-------- INPUT DATA --------
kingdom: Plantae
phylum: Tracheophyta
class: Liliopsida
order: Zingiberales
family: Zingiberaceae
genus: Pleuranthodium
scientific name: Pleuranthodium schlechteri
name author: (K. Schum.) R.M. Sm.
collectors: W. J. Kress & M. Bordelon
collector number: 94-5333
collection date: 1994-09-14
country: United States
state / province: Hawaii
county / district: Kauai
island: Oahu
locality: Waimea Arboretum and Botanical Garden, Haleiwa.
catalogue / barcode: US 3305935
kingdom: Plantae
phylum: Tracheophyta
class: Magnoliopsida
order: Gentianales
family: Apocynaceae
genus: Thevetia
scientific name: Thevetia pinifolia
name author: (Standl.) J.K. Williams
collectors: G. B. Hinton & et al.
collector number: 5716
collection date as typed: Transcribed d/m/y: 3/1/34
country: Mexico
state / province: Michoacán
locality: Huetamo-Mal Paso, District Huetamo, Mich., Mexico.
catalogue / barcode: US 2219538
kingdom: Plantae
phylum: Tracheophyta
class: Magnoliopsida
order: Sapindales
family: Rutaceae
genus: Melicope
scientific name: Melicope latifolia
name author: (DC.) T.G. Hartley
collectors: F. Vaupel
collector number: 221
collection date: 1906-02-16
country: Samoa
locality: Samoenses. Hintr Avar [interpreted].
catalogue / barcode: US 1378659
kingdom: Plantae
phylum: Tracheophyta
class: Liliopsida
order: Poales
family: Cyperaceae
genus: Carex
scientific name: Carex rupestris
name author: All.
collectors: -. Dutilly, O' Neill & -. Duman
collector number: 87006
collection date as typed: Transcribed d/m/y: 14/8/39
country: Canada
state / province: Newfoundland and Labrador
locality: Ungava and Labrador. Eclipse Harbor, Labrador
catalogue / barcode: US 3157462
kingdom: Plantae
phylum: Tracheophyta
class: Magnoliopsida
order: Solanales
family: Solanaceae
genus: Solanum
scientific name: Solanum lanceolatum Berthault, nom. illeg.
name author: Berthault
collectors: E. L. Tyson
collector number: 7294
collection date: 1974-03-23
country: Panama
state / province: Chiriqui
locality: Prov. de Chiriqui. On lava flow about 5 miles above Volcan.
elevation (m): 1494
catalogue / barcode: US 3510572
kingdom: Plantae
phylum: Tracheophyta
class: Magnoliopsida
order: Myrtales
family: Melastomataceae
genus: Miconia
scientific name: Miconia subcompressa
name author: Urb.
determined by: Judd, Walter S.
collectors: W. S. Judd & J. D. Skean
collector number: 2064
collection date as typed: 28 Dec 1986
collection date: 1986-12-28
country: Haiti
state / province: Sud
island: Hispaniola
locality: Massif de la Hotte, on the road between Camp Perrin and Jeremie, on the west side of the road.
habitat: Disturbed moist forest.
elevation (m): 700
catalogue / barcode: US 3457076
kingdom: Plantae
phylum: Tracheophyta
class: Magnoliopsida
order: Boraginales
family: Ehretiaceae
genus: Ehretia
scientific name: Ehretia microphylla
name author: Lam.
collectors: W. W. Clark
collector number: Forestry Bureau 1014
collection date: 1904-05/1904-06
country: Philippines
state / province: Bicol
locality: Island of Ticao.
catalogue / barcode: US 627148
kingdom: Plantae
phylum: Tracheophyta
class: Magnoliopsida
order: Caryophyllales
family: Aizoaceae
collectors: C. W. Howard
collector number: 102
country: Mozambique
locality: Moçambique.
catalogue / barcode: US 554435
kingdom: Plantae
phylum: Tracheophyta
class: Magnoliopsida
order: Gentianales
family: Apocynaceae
--------
> _GIVEN INSTRUCTION_
Copy out all of the material above, line for line, without changing anything.

> _TASK RESULT_
kingdom: Plantae
phylum: Tracheophyta
class: Liliopsida
order: Zingiberales
family: Zingiberaceae
genus: Pleuranthodium
scientific name: Pleuranthodium schlechteri
name author: (K. Schum.) R.M. Sm.
collectors: W. J. Kress & M. Bordelon
collector number: 94-5333
collection date: 1994-09-14
country: United States
state / province: Hawaii
county / district: Kauai
island: Oahu
locality: Waimea Arboretum and Botanical Garden, Haleiwa.
catalogue / barcode: US 3305935
kingdom: Plantae
phylum: Tracheophyta
class: Magnoliopsida
order: Gentianales
family: Apocynaceae
genus: Thevetia
scientific name: Thevetia pinifolia
name author: (Standl.) J.K. Williams
collectors: G. B. Hinton & et al.
collector number: 5716
collection date as typed: Transcribed d/m/y: 3/1/34
country: Mexico
state / province: Michoacán
locality: Huetamo-Mal Paso, District Huetamo, Mich., Mexico.
catalogue / barcode: US 2219538
kingdom: Plantae
phylum: Tracheophyta
class: Magnoliopsida
order: Sapindales
family: Rutaceae
genus: Melicope
scientific name: Melicope latifolia
name author: (DC.) T.G. Hartley
collectors: F. Vaupel
collector number: 221
collection date: 1906-02-16
country: Samoa
locality: Samoenses. Hintr Avar [interpreted].
catalogue / barcode: US 1378659
kingdom: Plantae
phylum: Tracheophyta
class: Liliopsida
order: Poales
family: Cyperaceae
genus: Carex
scientific name: Carex rupestris
name author: All.
collectors: -. Dutilly, O' Neill & -. Duman
collector number: 87006
collection date as typed: Transcribed d/m/y: 14/8/39
country: Canada
state / province: Newfoundland and Labrador
locality: Ungava and Labrador. Eclipse Harbor, Labrador
catalogue / barcode: US 3157462
kingdom: Plantae
phylum: Tracheophyta
class: Magnoliopsida
order: Solanales
family: Solanaceae
genus: Solanum
scientific name: Solanum lanceolatum Berthault, nom. illeg.
name author: Berthault
collectors: E. L. Tyson
collector number: 7294
collection date: 1974-03-23
country: Panama
state / province: Chiriqui
locality: Prov. de Chiriqui. On lava flow about 5 miles above Volcan.
elevation (m): 1494
catalogue / barcode: US 3510572
kingdom: Plantae
phylum: Tracheophyta
class: Magnoliopsida
order: Myrtales
family: Melastomataceae
genus: Miconia
scientific name: Miconia subcompressa
name author: Urb.
determined by: Judd, Walter S.
collectors: W. S. Judd & J. D. Skean
collector number: 2064
collection date as typed: 28 Dec 1986
collection date: 1986-12-28
country: Haiti
state / province: Sud
island: Hispaniola
locality: Massif de la Hotte, on the road between Camp Perrin and Jeremie, on the west side of the road.
habitat: Disturbed moist forest.
elevation (m): 700
catalogue / barcode: US 3457076
kingdom: Plantae
phylum: Tracheophyta
class: Magnoliopsida
order: Boraginales
family: Ehretiaceae
genus: Ehretia
scientific name: Ehretia microphylla
name author: Lam.
collectors: W. W. Clark
collector number: Forestry Bureau 1014
collection date: 1904-05/1904-06
country: Philippines
state / province: Bicol
locality: Island of Ticao.
catalogue / barcode: US 627148
kingdom: Plantae
phylum: Tracheophyta
class: Magnoliopsida
order: Caryophyllales
family: Aizoaceae
collectors: C. W. Howard
collector number: 102
country: Mozambique
locality: Moçambique.
catalogue / barcode: US 554435
kingdom: Plantae
phylum: Tracheophyta
class: Magnoliopsida
order: Gentianales
family: Apocynaceae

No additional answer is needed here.